Against this backdrop, I think there's a good argument for selectively buying reopening plays and commodity/cyclical names that have been hammered over the last couple of weeks. Within tech, chip equipment makers such as Applied Materials (AMAT) , KLA (KLAC) and Axcelis Technologies (ACLS) look compelling to me, given moderate valuations and the fact that chip equipment spend looks poised to remain healthy beyond 2022, even if one assumes the current semi cycle peaks at some point next year. I think the risk/reward also looks good for beaten-up reopening plays such as Eventbrite (EB) and Lyft (LYFT) .
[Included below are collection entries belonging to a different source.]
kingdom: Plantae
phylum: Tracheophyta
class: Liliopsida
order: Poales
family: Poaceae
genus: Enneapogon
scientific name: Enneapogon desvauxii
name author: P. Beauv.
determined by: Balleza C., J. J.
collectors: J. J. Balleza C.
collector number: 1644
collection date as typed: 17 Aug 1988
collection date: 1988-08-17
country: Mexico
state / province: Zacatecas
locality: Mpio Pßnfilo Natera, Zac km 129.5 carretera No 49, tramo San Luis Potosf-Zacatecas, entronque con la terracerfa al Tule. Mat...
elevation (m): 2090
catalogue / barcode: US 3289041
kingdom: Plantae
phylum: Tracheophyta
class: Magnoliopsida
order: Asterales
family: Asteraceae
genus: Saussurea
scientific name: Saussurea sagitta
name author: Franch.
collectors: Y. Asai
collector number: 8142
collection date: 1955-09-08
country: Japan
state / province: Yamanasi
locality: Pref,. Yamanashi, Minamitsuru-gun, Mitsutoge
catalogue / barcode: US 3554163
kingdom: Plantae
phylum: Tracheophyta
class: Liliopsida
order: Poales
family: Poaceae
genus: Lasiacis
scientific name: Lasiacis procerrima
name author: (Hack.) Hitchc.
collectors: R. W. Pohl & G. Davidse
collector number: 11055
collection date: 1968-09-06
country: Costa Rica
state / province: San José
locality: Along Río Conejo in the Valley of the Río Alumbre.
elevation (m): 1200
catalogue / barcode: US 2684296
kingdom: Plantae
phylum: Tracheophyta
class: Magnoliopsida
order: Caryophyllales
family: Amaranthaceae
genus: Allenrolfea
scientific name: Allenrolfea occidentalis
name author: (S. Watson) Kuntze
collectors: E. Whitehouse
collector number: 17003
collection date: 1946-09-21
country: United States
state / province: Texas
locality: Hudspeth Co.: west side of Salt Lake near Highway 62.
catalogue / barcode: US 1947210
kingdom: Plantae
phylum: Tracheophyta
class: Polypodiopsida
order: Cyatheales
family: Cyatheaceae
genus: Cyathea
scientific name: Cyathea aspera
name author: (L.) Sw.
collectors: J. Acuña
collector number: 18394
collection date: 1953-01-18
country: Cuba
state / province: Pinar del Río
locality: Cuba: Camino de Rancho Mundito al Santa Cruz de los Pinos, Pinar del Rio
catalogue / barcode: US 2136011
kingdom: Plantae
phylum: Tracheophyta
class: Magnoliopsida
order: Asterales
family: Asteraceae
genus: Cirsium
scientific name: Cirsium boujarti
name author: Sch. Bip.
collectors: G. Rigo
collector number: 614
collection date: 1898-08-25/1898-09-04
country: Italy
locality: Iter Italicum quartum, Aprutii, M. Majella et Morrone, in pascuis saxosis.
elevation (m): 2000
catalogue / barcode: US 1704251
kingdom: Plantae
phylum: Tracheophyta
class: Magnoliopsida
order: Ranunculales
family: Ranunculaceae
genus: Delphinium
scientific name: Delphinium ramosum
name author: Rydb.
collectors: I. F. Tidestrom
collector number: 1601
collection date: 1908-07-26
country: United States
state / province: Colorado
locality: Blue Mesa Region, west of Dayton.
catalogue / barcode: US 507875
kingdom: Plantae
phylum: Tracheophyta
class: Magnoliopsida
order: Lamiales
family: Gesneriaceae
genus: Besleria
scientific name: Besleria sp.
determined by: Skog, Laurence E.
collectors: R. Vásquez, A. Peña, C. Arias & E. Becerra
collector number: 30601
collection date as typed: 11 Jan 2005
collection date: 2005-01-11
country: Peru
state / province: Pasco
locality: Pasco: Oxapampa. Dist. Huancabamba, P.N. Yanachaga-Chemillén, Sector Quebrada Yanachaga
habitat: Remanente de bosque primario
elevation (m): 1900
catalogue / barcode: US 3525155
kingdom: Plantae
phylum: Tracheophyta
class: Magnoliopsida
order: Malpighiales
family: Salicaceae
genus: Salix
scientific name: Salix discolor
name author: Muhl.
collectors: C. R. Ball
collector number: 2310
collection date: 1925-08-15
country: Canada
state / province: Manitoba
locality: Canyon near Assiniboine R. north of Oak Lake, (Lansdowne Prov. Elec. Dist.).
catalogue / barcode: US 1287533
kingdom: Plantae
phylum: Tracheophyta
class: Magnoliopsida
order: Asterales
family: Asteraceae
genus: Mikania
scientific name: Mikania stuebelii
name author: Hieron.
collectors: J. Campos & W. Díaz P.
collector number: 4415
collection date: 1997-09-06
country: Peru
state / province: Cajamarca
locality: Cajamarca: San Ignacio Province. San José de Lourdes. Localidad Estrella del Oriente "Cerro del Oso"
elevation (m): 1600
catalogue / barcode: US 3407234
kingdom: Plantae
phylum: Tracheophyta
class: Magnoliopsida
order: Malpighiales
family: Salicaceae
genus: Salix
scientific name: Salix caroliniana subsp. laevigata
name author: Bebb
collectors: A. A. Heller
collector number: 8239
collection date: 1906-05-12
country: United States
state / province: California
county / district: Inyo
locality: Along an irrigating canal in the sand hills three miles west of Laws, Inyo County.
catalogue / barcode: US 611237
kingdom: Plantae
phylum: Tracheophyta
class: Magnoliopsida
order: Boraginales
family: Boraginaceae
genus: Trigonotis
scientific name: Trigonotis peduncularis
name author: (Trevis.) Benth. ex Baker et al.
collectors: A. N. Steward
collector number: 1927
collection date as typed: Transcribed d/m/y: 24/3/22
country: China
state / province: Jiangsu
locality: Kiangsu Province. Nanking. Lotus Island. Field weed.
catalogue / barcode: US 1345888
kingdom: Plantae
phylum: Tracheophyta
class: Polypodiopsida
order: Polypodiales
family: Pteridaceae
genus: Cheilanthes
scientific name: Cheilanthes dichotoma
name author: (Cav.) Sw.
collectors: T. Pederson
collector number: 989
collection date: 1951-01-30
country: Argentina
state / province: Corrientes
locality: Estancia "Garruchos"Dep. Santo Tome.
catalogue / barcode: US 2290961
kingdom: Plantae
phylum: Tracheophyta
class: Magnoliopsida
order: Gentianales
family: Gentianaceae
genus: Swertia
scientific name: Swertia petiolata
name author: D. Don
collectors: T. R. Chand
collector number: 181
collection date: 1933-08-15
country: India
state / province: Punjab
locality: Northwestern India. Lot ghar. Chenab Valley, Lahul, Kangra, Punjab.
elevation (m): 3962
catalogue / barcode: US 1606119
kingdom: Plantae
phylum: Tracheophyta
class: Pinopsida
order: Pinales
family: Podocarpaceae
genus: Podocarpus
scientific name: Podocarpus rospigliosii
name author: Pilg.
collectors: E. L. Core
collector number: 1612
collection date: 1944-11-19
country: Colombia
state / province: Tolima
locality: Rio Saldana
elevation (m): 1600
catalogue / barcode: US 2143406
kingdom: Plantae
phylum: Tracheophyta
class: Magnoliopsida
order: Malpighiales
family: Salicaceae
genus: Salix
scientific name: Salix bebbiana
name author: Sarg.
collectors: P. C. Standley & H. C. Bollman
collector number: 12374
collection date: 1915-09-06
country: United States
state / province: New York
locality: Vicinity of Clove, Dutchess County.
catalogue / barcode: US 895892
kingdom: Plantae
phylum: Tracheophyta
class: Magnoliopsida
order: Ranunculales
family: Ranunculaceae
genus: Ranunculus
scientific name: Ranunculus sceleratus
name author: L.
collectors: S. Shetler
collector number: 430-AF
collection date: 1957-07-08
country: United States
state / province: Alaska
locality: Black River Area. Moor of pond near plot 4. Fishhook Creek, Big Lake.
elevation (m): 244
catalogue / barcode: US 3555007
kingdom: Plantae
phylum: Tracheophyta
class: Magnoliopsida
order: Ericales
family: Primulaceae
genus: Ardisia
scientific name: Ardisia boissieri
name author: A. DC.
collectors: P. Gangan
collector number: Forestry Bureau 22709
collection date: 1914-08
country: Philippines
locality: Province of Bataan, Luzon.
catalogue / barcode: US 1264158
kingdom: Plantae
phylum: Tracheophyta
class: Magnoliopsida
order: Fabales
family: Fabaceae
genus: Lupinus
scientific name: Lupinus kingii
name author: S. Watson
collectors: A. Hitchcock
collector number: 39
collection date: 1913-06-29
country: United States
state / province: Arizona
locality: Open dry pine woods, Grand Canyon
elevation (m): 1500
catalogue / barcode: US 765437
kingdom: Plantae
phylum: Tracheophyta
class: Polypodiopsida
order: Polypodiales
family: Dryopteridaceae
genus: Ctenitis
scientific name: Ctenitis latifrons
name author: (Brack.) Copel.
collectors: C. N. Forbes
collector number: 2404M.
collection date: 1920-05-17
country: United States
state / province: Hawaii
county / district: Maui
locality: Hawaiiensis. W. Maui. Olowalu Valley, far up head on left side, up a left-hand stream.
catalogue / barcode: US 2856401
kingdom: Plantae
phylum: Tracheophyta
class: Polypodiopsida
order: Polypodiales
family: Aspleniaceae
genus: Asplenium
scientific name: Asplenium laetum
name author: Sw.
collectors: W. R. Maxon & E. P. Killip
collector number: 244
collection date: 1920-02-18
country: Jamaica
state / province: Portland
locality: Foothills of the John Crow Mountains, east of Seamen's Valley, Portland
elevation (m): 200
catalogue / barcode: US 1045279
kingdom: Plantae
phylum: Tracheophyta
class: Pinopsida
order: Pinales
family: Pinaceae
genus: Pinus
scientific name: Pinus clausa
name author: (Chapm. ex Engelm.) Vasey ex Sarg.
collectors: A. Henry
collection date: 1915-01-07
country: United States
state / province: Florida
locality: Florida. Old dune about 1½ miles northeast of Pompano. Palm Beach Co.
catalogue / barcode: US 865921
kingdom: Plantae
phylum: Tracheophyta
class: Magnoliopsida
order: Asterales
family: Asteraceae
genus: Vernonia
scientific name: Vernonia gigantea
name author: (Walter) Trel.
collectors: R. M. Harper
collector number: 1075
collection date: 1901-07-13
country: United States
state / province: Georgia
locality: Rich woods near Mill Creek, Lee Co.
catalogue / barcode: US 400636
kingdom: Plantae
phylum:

Separately, I think there's a case for hedging by shorting some high-multiple and speculative names, particularly since borrow rates for many shorts have dropped considerably since May (over the last week, I've opened up shorts in names such as Carvana (CVNA) , Xpeng (XPEV) and SoFi Technologies (SOFI) ). And though it's possible that yields drop further before bottoming in a fear-driven environment like the current one, Treasury shorts might also be worth a look.
In a lot of ways, this market environment -- one in which many equity and bond investors seem intent on pursuing the same trades that have worked over the last few years, regardless of how extreme valuation differences have become and how much money the Fed has printed -- is screaming for a mean-reversion.
Such a mean-reversion might not happen right away. But based on what's known about the Delta variant, vaccine rollouts and macro conditions, I think betting on it makes a lot more sense than betting on the status-quo to continue.